Sen. Pat Toomey (R-Pa) appeared to channel the the crypto industry’s frustration during the hearing, telling Gensler, “I’m concerned the SEC hasn’t provided a sufficient definition as to how it would apply the Howey test”—a reference to a Supreme Court case that set out four criteria to identify if an investment was a security.
Toomey also pressed Gensler over how stablecoins could be considered a security since one prong of the Howey test requires there to be a “likely expectation of profit”—something that stablecoins do not provide. In response, Gensler demurred and noted that Congress had given the SEC broad scope to define securities.
It’s not immediately clear what Gensler’s remarks on Tuesday mean for Coinbase. The company has added over a hundred digital assets to its platform in the last few years, but has only removed one. The exchange delisted XRP after the SEC sued the cryptocurrency’s creator, Ripple, for allegedly violating securities laws last year and illegally raising over $1.2 billion in XRP sales. (The case is expected to go before a judge in the coming months).
If the SEC concludes that dozens of Coinbase’s offerings are indeed securities, the company would likely have to delist them and could face a series of fines and investigations. Such a development would amount to a devastating blow for the broader crypto industry, since Coinbase is arguably regarded as the most mainstream crypto firm and has long billed itself as eager to operate within the law.
Gensler bearish on crypto
While Tuesday’s hearing touched on a range of other issues, including cyber-security and Robinhood’s business model, crypto was the topic most frequently raised by the Senators in attendance.
Sen. Cynthia Lummis (R-Wy), whose home state of Wyoming has passed laws to attract crypto companies, repeated Toomey’s concerns about a lack of clear rules for the sector, and asked if Gensler was in favor of responsible financial innovation.
Gensler responded that he is strongly in favor of innovation, and that the SEC has encouraged newer companies to engage with the agency. “I’ve said ‘come in’ whether it’s in crypto or elsewhere,” he added.
Overall, however, Gensler’s tone was bearish when it came to cryptocurrency. He appeared sympathetic to Warren, who blasted the industry for high fees associated with trading and other transactions and failing to live up to its promise of financial inclusion. Gensler told Warren that the Commission needed more resources to police the industry.

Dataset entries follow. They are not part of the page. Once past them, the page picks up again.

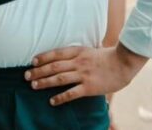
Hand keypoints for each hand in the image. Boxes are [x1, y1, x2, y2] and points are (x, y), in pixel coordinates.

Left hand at [26, 43, 146, 106]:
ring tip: (34, 86)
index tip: (32, 61)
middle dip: (38, 71)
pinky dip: (60, 97)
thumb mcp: (91, 50)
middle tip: (26, 76)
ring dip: (44, 82)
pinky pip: (72, 93)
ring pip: (59, 78)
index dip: (43, 57)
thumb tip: (68, 58)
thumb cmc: (109, 57)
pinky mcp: (89, 87)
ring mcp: (83, 74)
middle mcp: (78, 62)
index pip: (56, 53)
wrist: (124, 63)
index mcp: (78, 51)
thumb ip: (79, 54)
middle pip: (54, 66)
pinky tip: (52, 101)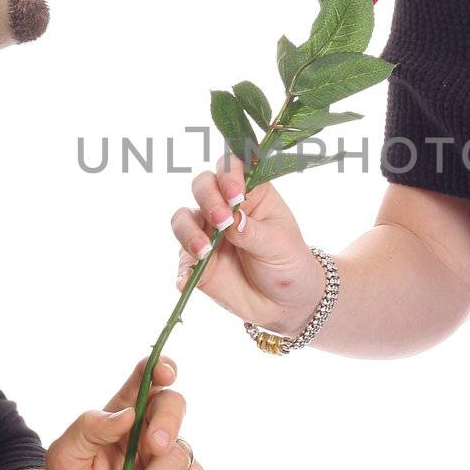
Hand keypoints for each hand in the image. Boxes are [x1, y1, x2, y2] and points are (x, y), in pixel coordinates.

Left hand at [45, 354, 204, 469]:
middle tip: (151, 446)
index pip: (145, 380)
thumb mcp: (64, 462)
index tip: (164, 373)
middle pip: (174, 404)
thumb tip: (128, 415)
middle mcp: (150, 435)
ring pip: (178, 455)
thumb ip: (88, 427)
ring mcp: (171, 463)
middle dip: (167, 422)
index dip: (159, 368)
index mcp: (121, 418)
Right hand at [171, 151, 325, 333]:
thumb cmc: (288, 263)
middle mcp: (224, 206)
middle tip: (221, 219)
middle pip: (202, 186)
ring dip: (188, 231)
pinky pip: (181, 259)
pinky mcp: (196, 260)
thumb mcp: (279, 245)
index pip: (232, 167)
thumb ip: (253, 231)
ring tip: (204, 250)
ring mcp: (207, 232)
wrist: (284, 302)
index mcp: (250, 193)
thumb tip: (230, 222)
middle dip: (208, 198)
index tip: (235, 194)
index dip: (228, 173)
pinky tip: (187, 278)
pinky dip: (182, 267)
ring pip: (183, 219)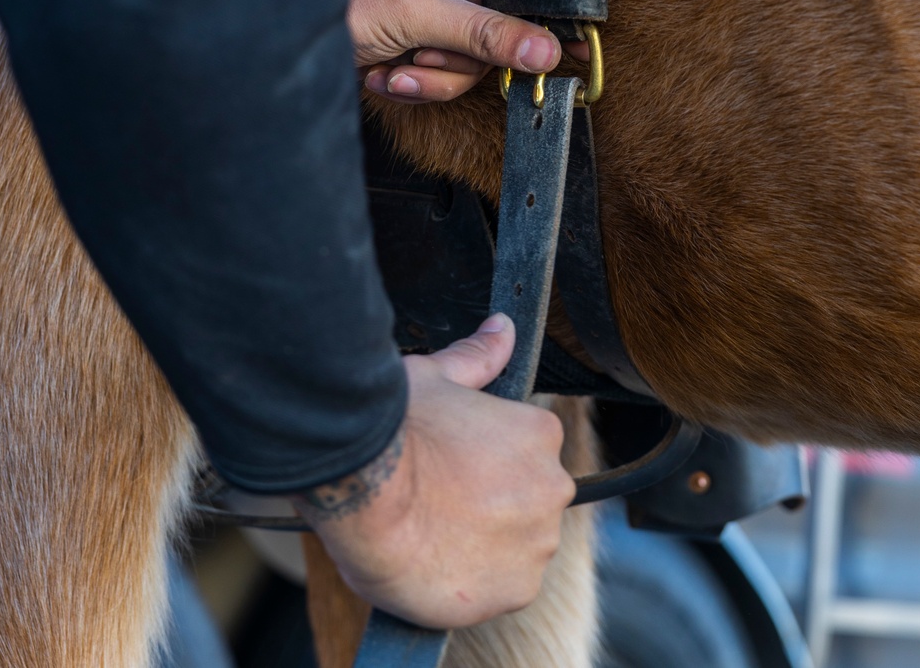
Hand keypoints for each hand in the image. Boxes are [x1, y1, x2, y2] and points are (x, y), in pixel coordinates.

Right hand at [296, 315, 575, 627]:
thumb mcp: (436, 377)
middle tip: (439, 498)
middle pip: (526, 499)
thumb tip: (503, 327)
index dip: (484, 460)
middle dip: (491, 501)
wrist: (367, 493)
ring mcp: (538, 542)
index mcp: (540, 433)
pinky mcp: (515, 590)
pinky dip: (475, 581)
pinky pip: (502, 586)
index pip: (526, 451)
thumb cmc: (398, 430)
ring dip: (486, 542)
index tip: (452, 465)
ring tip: (434, 530)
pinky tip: (439, 562)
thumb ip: (478, 357)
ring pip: (517, 544)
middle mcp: (552, 487)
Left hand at [345, 0, 561, 101]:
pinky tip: (379, 74)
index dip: (531, 11)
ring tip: (391, 70)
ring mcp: (424, 5)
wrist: (270, 31)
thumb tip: (546, 49)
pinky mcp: (408, 37)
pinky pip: (436, 69)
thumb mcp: (417, 14)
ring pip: (464, 56)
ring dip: (429, 75)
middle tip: (423, 56)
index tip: (557, 49)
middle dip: (456, 56)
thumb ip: (484, 33)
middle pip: (492, 26)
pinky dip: (409, 81)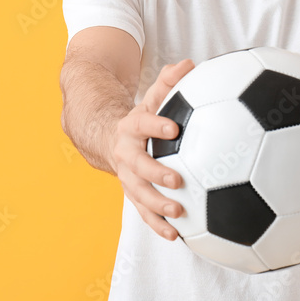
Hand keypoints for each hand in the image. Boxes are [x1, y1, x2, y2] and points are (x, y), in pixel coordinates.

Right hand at [108, 59, 194, 240]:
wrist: (109, 139)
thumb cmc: (142, 118)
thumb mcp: (152, 97)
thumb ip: (169, 81)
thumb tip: (190, 64)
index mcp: (131, 127)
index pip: (142, 124)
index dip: (156, 126)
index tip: (173, 129)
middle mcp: (126, 154)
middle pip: (137, 166)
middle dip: (155, 173)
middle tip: (177, 179)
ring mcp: (128, 177)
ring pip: (138, 194)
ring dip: (156, 206)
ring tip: (178, 213)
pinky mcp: (134, 194)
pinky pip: (144, 213)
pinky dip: (158, 225)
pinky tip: (177, 237)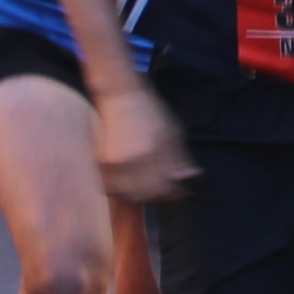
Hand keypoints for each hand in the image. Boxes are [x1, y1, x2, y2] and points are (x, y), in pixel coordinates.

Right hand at [90, 77, 193, 207]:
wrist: (121, 96)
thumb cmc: (150, 113)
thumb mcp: (173, 131)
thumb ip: (181, 157)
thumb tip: (190, 176)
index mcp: (157, 149)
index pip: (168, 186)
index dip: (175, 193)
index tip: (179, 192)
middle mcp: (137, 157)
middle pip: (148, 194)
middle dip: (159, 196)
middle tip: (164, 192)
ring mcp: (117, 160)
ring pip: (129, 195)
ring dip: (140, 197)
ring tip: (147, 189)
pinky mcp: (103, 161)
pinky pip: (112, 188)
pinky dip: (121, 191)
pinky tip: (129, 184)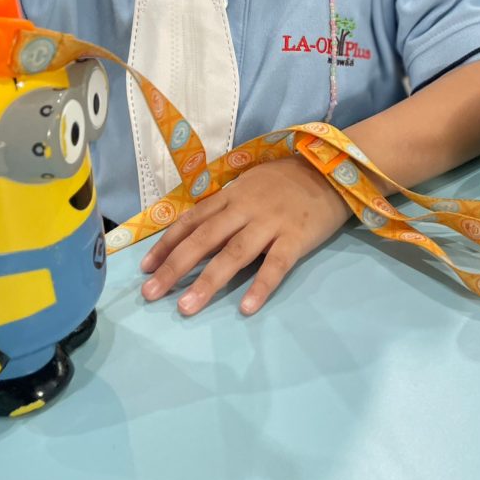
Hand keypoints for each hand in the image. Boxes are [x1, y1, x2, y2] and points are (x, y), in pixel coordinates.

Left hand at [139, 155, 351, 315]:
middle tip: (151, 293)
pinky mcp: (297, 238)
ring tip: (186, 307)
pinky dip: (261, 286)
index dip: (167, 244)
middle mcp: (246, 208)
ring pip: (234, 254)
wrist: (333, 170)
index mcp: (232, 195)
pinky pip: (276, 265)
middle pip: (204, 239)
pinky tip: (246, 308)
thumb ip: (227, 206)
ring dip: (208, 282)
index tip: (146, 268)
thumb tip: (196, 231)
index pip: (192, 220)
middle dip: (175, 266)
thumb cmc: (288, 180)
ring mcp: (271, 223)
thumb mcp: (251, 184)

“There are 6,000 projects and while some are commodities, many are securities under the law,” he said. “Right now there are many individuals in this country who’ve been hurt … There will be more [harm] since this crypto area is trying to stay outside the investor protection perimeter.”

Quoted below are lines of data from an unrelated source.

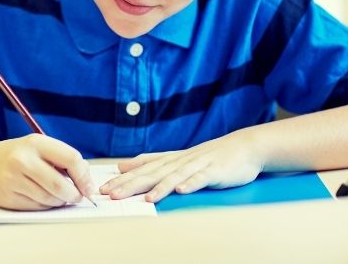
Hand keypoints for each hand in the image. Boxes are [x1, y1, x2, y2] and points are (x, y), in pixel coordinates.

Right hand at [0, 134, 94, 209]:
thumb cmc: (18, 156)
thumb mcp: (38, 148)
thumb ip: (62, 159)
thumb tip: (87, 181)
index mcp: (36, 142)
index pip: (71, 158)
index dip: (84, 176)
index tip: (89, 187)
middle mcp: (23, 160)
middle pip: (60, 185)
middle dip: (74, 195)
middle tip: (77, 197)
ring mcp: (13, 179)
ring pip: (50, 200)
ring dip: (60, 201)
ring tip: (58, 195)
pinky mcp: (8, 197)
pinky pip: (37, 208)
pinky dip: (45, 206)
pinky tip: (41, 197)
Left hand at [100, 129, 263, 202]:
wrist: (243, 147)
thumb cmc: (208, 156)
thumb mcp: (176, 158)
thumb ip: (150, 161)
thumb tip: (123, 165)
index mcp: (169, 160)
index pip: (142, 170)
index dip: (123, 179)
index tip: (104, 189)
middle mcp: (179, 161)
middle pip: (152, 173)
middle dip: (132, 184)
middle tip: (113, 194)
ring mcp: (197, 165)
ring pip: (175, 176)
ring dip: (160, 187)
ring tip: (146, 198)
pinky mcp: (214, 171)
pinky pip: (201, 178)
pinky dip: (191, 183)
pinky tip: (182, 190)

Other crypto skeptics at the hearing included Mark Warner (D-Va), a foreign affairs specialist, who warned of crypto’s potential to skirt anti-money laundering laws and remarked, “Some of the things I see from intel side scare the dickens out of me.”
Warner did acknowledge the crypto industry’s capacity to mobilize its supporters, citing a recent dispute in Congress over the definition of brokers, and noting “for a group that says they’re unorganized, I’ve never seen a group that’s got as many publication as the crypto community already has.”
All of this suggests that Tuesday’s hearing and the ongoing clash between the SEC and Coinbase is likely to be a protracted battle as the regulator and Congress attempt to create rules to oversee the fast-growing crypto industry.